Should the Nigerian cruiserweight’s boxing mission succeed, ‘Mr. President’ would have achieved two of his outstanding dreams in one night of fighting exertion: winning the Guinness World Record as the oldest fighter ever and becoming the most senior boxer to win a world boxing title.
Regional and Minor Titles Won by Bash Alli
- December 03, 1980, USBA Cruiserweight Title
- September 12, 1984, USA California State Cruiserweight Title
- June 19, 1985, NABF Cruiserweight Title
- April 10, 1987, WBC International Cruiserweight Title
- September 23, 1988, Nigerian Heavyweight Title
- February 23, 1990, WBC International Cruiserweight Title
- July 31, 1993, African Boxing Union Heavyweight Title
- September 11, 2000, WBF Cruiserweight Title
- August 15, 2004, WBF Cruiserweight Title
Alli will turn 68 in February, making him the oldest active fighter to engage in a competitive World Championship match should he fight in April for the World Boxing Federation (WBF) cruiserweight diadem as planned.

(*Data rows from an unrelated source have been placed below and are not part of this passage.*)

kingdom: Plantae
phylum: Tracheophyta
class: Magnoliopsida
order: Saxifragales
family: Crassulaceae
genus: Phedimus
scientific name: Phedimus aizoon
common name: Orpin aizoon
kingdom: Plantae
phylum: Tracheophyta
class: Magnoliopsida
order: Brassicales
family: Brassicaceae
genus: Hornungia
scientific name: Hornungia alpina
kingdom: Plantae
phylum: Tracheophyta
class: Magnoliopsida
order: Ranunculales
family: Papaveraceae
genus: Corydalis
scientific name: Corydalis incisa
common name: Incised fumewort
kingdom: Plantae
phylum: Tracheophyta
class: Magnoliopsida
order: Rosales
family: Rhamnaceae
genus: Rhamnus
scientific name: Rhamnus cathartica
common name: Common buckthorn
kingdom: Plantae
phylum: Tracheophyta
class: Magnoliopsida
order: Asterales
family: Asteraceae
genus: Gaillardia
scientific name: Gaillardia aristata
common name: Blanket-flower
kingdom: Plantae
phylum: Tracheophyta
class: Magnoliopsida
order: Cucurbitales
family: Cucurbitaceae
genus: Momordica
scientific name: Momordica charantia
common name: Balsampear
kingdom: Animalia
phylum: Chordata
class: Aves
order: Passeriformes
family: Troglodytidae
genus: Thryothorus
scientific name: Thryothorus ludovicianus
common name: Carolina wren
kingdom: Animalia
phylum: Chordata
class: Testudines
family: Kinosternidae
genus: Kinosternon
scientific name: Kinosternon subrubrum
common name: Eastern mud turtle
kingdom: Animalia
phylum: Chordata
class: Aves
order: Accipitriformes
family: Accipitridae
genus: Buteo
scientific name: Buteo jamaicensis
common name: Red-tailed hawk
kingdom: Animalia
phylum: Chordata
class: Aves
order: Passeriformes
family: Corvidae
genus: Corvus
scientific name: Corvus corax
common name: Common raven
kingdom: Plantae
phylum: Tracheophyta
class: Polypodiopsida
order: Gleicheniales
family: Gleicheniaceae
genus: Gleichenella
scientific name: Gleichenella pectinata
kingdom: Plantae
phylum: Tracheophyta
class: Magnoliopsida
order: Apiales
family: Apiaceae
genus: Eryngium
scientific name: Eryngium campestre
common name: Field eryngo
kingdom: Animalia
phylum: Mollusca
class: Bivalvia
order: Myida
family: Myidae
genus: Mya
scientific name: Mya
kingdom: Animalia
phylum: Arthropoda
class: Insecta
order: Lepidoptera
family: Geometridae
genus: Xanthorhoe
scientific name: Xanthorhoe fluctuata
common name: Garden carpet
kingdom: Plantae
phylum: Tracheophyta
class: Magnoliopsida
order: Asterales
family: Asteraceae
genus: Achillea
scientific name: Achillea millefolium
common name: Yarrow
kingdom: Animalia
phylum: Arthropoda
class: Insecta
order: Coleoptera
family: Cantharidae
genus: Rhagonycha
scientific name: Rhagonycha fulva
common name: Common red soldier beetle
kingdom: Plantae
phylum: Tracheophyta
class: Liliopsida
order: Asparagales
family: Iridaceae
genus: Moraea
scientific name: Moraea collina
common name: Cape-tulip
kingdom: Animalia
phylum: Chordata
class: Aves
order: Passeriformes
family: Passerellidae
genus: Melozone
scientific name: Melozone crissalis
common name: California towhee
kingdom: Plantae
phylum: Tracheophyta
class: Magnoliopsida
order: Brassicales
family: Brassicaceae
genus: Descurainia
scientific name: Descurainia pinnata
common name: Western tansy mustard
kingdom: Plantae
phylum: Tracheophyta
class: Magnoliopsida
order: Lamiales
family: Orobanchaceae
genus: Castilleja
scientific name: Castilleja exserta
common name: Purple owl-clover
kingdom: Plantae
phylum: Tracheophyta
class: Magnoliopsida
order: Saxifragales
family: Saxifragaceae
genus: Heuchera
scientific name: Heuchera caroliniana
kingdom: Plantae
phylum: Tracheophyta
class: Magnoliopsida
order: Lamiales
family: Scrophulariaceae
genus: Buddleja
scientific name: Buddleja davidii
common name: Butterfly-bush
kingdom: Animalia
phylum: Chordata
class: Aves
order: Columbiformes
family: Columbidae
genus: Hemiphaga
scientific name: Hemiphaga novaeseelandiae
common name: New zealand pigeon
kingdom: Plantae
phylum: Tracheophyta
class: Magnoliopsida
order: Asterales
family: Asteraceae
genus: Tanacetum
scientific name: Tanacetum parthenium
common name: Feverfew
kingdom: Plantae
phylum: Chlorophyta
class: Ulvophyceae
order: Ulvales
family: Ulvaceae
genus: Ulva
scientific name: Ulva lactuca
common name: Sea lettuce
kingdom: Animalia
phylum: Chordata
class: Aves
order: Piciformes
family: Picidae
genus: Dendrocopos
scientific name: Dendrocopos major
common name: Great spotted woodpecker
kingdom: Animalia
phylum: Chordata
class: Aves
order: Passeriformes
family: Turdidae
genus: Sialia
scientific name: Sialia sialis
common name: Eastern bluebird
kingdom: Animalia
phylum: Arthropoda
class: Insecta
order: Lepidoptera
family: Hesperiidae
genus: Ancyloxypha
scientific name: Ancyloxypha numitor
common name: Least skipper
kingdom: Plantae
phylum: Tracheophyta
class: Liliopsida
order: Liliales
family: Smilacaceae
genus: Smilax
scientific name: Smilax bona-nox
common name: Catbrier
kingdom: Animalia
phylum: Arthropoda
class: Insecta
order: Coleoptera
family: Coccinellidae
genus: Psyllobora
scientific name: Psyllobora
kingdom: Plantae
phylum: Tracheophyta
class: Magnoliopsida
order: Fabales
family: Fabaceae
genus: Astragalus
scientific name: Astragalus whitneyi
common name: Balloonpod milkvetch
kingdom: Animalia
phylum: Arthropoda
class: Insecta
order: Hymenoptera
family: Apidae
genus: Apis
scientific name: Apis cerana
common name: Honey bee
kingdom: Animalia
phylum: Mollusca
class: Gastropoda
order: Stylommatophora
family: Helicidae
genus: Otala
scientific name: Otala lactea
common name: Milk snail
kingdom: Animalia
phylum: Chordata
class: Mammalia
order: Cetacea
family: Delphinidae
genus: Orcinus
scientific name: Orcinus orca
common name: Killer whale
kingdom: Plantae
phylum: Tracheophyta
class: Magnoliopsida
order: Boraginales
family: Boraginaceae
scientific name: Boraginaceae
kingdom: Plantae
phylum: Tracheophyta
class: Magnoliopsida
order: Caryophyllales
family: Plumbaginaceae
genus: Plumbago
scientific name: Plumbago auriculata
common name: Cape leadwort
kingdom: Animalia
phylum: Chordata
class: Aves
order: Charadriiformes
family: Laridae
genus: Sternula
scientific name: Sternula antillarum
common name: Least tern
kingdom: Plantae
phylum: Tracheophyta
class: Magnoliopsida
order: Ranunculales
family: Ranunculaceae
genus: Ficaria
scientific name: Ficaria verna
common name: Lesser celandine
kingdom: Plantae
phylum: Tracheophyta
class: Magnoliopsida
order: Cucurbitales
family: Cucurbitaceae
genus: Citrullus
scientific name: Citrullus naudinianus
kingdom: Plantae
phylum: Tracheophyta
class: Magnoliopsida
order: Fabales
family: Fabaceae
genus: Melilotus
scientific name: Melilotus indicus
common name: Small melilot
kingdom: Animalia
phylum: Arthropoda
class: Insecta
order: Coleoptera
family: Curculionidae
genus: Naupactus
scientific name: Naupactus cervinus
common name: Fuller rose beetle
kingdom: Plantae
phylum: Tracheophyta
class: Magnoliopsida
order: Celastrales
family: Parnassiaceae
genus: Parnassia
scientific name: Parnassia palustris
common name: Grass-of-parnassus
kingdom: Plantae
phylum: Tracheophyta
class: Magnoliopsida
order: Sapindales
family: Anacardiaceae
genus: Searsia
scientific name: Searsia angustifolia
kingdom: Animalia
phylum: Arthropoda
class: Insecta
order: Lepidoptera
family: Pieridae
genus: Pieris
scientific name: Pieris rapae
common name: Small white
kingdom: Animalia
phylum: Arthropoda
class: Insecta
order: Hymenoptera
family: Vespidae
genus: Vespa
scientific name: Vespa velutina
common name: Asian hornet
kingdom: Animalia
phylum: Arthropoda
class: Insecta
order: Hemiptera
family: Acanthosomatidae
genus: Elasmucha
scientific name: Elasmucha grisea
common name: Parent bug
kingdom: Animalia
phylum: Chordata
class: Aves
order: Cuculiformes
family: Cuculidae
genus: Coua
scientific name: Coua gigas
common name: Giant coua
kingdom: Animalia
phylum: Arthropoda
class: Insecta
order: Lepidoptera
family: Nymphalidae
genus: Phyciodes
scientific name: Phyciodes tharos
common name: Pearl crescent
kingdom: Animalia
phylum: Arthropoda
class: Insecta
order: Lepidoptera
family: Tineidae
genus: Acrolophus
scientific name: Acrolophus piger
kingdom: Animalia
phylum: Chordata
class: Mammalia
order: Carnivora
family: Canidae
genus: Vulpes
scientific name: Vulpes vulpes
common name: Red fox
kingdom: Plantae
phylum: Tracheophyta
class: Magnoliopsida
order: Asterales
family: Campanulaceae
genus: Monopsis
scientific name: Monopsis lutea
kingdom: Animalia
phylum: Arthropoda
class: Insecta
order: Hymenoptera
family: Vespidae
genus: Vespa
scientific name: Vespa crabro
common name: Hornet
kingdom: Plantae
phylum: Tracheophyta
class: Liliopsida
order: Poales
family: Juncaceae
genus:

“Not only do I plan to fight in April 2024 for the world title and become the oldest boxer to fight in a world title match, I am going to win the fight and become the most aging fighter to hold a world boxing record,” Alli stated.
“It is my dream to retire as a boxer at 70. I also intend to retire from my career eventually a world champion.”
American Bernard Hopkins set the record for the oldest boxer to win a world championship on three different occasions – initially aged 46; then Hopkins upended his record in 2013 when he was 48; and Hopkins still holds the record after beating Beibut Shumenov in 2014, aged 49.
George Foreman is the oldest to ever win the world heavyweight boxing championship of significant honors and the second-oldest in any weight class after Bernard Hopkins (at light heavyweight).